If, after reading your content, people are blown away, there’s a good chance that they’ll leave you a comment to let you know.
Don’t believe me?
Check out some of your favorite blogs.
In general, you’ll find that the ‘best’ (and hence most engaging) posts on these blogs, tend to generate the most comments.
Though you can take some steps, here and there, to encourage more people to comment, nothing does the trick quite like a great blog post.
In any case, if you want to encourage comments, consider replying to each and every comment that is posted on your blog. Let people know that you’re listening and that you’re appreciative of any engagement.
You might even want to experiment with asking people to leave a comment and suggesting some rules for commenting, too.
Here’s an example, from the Fourhourworkweek blog.

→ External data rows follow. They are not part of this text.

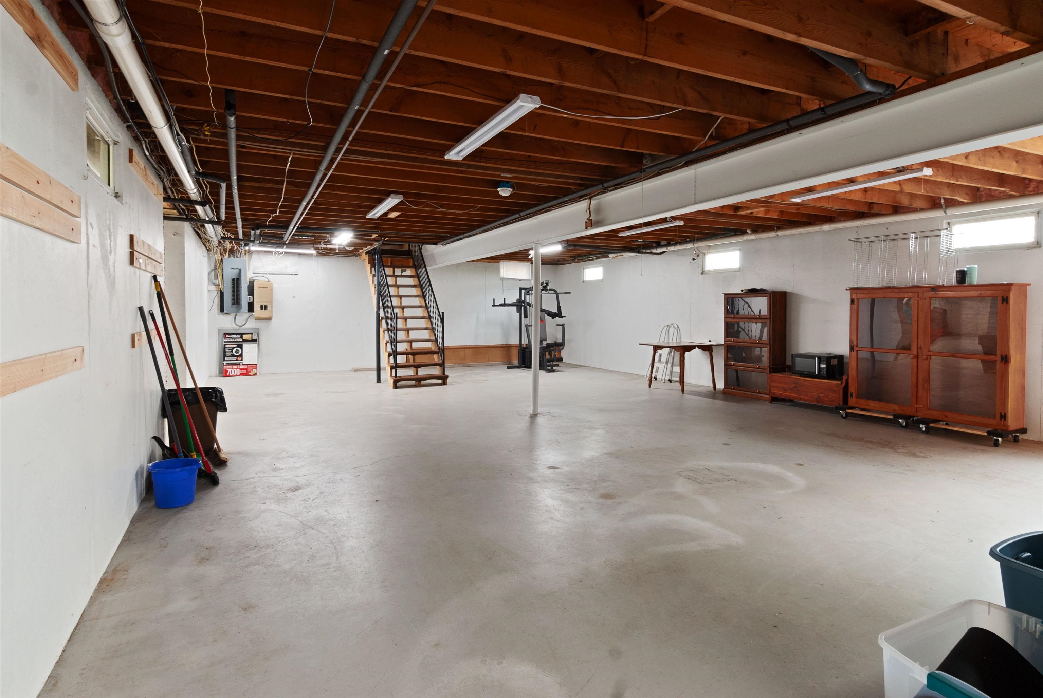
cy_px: 349
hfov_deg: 89.9
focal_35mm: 18
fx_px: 522
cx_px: 522
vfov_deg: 67.5
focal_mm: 12
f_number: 9
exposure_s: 1.1
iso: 200
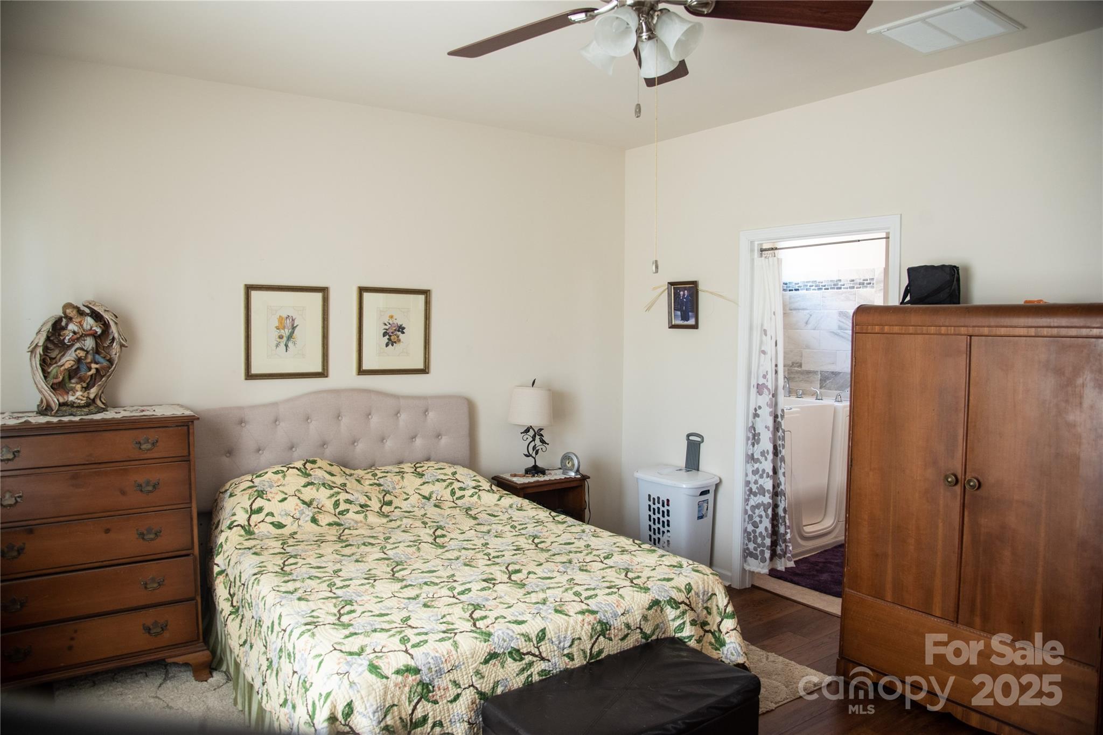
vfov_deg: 53.1
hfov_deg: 73.7
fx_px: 735
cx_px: 552
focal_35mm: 24
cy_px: 368
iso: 800
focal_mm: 24
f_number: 5
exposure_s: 1/30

Doing so, will make people feel more comfortable will the idea of leaving a comment, when they otherwise might not have.
Viewing metrics in relation to one another
It’s important to quickly cover this point…
Though each of the metrics we’ve covered here are important, it’s often a bad idea to view them in isolation.
For example, if you’re looking to raise your conversion rates, don’t do so at the expense of your blog’s user experience. That can limit shares and potentially raise bounce rates.
The good news is that if you place a focus on improving the quality of your content, all of these metrics tend to rise as a result.
A rising tide lifts all boats – and your content should be that tide.
By paying attention to the right key metrics, you can improve the levels of engagement on your blog.
Knowing which metrics to pay attention to will let you know exactly what changes need to be made.
For example, a high bounce rate on a blog is letting you know something that low conversion rates don’t.
As mentioned, however, you don’t want to view any of these metrics in isolation.
If you take a holistic view, when reviewing the numbers behind your blog, you can more adequately develop a plan that will make your blog more engaging and develop a stronger social media marketing strategy alongside this.
So, review your numbers now and see what kinds of changes you need to make.